Source text »
________

Stay on Top of Enterprise Technology Trends
Get updates impacting your industry from our GigaOm Research Community
Two new developments in RFID research could pave the way for tags that are thinner, cheaper, and more versatile. Using new materials and cutting-edge laser fabrication, engineers at North Dakota State University have made RFID tags compatible with paper or metal, with applications ranging from banknotes to cargo containers.
The key to embedding ultra-thin RFID tags into paper is what’s called Laser Enabled Advanced Packaging. Instead of using the pick-and-place robotic methods generally employed with today’s larger tags, a laser pulse is used to insert the RFID circuitry into a substrate: in this case, paper. The force generated by this laser pulse is essential when dealing with chips that are so thin — 20 microns, less than most commercial RFID chips — in order to overcome the attractive forces that could hinder the pickup and placement with conventional methods. Static electricity, for example, can make the super-skinny chips stick to the robot, which impacts assembly speed and precision.

________

Source material »
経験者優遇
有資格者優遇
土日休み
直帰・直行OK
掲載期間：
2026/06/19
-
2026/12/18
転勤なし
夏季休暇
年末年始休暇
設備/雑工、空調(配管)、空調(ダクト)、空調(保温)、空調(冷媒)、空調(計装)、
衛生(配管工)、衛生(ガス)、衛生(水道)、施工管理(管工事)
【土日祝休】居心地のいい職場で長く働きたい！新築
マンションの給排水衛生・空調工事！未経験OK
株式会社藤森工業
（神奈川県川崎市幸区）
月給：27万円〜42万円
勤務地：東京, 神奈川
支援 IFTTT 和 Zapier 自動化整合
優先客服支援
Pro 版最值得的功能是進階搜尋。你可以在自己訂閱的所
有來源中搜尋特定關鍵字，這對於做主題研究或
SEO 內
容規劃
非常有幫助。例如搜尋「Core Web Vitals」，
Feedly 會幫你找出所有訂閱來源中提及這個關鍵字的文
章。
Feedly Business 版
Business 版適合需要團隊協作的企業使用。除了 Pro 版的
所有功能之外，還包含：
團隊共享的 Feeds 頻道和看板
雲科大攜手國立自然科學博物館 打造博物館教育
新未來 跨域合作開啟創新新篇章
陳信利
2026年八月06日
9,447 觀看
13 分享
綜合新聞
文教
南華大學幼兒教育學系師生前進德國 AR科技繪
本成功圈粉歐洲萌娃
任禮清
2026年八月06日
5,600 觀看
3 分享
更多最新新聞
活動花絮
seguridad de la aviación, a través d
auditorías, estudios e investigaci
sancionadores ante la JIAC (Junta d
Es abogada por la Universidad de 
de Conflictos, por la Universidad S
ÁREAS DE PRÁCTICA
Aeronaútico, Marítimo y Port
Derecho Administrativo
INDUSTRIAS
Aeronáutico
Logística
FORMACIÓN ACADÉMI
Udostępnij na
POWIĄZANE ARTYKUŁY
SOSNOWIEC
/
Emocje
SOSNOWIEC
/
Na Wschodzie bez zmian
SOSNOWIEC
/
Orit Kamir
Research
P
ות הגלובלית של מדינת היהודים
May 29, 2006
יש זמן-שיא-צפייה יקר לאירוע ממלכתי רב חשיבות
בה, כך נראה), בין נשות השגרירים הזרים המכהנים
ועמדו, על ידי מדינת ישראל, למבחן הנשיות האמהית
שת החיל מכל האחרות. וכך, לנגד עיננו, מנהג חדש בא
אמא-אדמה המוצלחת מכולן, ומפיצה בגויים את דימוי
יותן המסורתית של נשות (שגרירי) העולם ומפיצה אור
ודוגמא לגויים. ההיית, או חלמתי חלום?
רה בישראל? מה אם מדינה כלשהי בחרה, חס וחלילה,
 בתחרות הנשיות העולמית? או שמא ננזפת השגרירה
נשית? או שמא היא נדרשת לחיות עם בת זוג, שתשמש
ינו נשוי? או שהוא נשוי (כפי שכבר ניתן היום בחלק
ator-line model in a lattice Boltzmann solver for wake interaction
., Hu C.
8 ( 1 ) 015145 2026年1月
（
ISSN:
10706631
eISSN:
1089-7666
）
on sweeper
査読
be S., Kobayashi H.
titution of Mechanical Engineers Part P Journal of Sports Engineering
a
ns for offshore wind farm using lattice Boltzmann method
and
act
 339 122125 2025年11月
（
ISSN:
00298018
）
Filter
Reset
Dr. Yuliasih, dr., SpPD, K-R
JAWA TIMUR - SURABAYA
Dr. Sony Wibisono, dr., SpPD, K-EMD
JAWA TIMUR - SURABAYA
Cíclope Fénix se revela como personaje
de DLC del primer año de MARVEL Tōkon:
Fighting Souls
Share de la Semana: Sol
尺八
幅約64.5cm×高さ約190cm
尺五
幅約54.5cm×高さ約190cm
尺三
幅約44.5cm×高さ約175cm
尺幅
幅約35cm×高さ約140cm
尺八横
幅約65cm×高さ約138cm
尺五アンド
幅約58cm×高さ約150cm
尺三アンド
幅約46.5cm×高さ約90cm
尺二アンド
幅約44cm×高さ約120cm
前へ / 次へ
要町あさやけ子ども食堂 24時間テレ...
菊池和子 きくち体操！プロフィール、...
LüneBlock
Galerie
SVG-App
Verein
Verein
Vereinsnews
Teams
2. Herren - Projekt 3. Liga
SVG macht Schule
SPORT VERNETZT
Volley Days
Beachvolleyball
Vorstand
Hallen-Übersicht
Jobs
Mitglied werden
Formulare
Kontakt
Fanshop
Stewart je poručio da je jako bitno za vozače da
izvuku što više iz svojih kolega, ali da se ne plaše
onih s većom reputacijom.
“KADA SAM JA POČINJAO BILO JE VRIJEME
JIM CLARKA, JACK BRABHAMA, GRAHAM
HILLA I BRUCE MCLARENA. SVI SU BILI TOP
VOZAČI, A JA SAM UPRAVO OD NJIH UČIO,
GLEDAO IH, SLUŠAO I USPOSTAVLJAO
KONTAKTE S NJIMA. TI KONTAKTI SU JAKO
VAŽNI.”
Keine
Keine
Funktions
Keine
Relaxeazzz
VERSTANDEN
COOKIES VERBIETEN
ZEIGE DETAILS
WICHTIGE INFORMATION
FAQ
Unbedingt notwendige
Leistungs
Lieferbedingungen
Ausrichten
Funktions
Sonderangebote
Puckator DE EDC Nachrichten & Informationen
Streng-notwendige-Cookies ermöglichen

________

Exercise instructions » Copy out the whole RFID text word for word, from its first line to its last.

Answer space »
Stay on Top of Enterprise Technology Trends
Get updates impacting your industry from our GigaOm Research Community
Two new developments in RFID research could pave the way for tags that are thinner, cheaper, and more versatile. Using new materials and cutting-edge laser fabrication, engineers at North Dakota State University have made RFID tags compatible with paper or metal, with applications ranging from banknotes to cargo containers.
The key to embedding ultra-thin RFID tags into paper is what’s called Laser Enabled Advanced Packaging. Instead of using the pick-and-place robotic methods generally employed with today’s larger tags, a laser pulse is used to insert the RFID circuitry into a substrate: in this case, paper. The force generated by this laser pulse is essential when dealing with chips that are so thin — 20 microns, less than most commercial RFID chips — in order to overcome the attractive forces that could hinder the pickup and placement with conventional methods. Static electricity, for example, can make the super-skinny chips stick to the robot, which impacts assembly speed and precision.